I think a good example of examining whether mechanics are diegetic is to look at how healing is handled. Do characters know that their world operates on hit points? In most contexts, they do not. People sustain lingering injuries. People slowly become less effective as they get more injured ("death spiral", which we usually avoid because it's very, very rarely entertaining, despite being a better simulation of injury). People don't stay at peak effectiveness until they then go completely incapable (or even outright unconscious), and people don't instantly regain consciousness after getting just a teeny boost. Etc. But some contexts might make hit points completely diegetic; characters know that their world works that way, they speak of "regaining hitpoints" (or whatever diegetic term is used), they understand that the only hit point that matters is the last one, they make plans based on these considerations, etc.

Conversely, a mechanic which is almost always sort of...soft-diegetic?
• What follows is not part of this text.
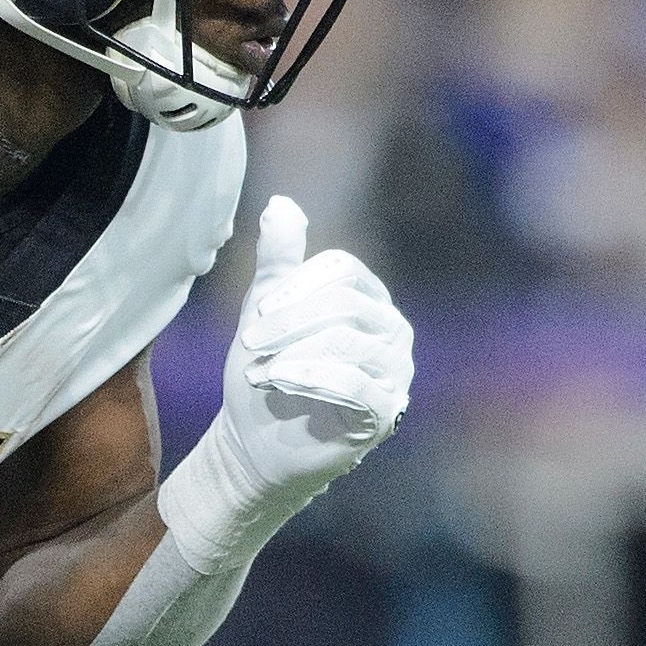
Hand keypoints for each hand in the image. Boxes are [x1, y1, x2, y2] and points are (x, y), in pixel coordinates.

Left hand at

Like it's understood that people in the world would know something of it, but it's rarely addressed and generally kept very very soft-touch. That would be spell levels. Wizards almost certainly understand something about how there are greater and lesser degrees of power (certainly, at least cantrips are known to be different from other spells). They know that they have access to a more-limited number of these spells, that they can only be accessed by those with a lot of experience, that scrolls cost more to purchase or even to create (and, IIRC, higher-level spells are also longer, requiring more page space, at least in 3rd edition, not sure about 5e.) So...this clearly has substantial impacts on the world, measurable ones even (the prices of goods), but it's also got lots of rules and specifics that might not actually be known or thought of that way within the world. Hence, while it almost surely is diegetic, it's implemented in a pretty soft way.

As I hope I've demonstrated, making a mechanic diegetic usually requires more than just a fiat declaration. It requires considering how people do, or at least could, think about their world. It requires integrating the mechanic into the logic and processes of the world. Perhaps it is a rare thing (my previously cited "you stabbed that goblin priest, he should be dead, but somehow he's not, and instead hulks out!!!"), or a thing that requires specific triggers, or a thing that only some people can do, or...etc. Such a thing rises well above the rather, well, simplistic implementation rules you've described like "Don't Make Contradictions" or "Only Use Diegetic Inputs". It requires a degree of, I guess, holistic implementation. You have to make it "diegetical" in a relatively expansive way, not in a tiny thin slice.
Ah, ok. I think I understand now. You are talking about "diegetic" mechanics, as opposed to my "diegetical" mechanics, or "diegetic" elements of the world. I agree that at these disapears in the limit toward storytelling. However for the computer game case you demonstrate how they can be reduced into diegetic elements of the world. You do a similar exersise with spell level by showing how they for instance can be translated into a page count which is a diegetic element.

This again give me associations to how in order for a movie to indicate music is diegetic they typically relly on other more obviously diegetic cues, like the mp3 player, or dialog between the characters.

Might this be a key observation? That is we have some easily recognisable basic diegetic elements, and these can be used to cue in less obvious features like music or mechanics as diegetic?
 

I don't think this is a very accurate description of how resolution in 4e D&D works.

And I don't think it's accurate for combat in any version of D&D, where success on a roll to hit triggers a damage roll. which depletes the opponent's hp, taking the overall situation closer to the player's intent of defeating the opponent. Whereas what task has been achieved, by succeeding on a to hit roll, is something the game (quite deliberately, as explained by Gygax back in 1979) doesn't address.
how is hitting the creature with your swing and doing damage not succeeding at the task of hitting the creature with your weapon to deal damage?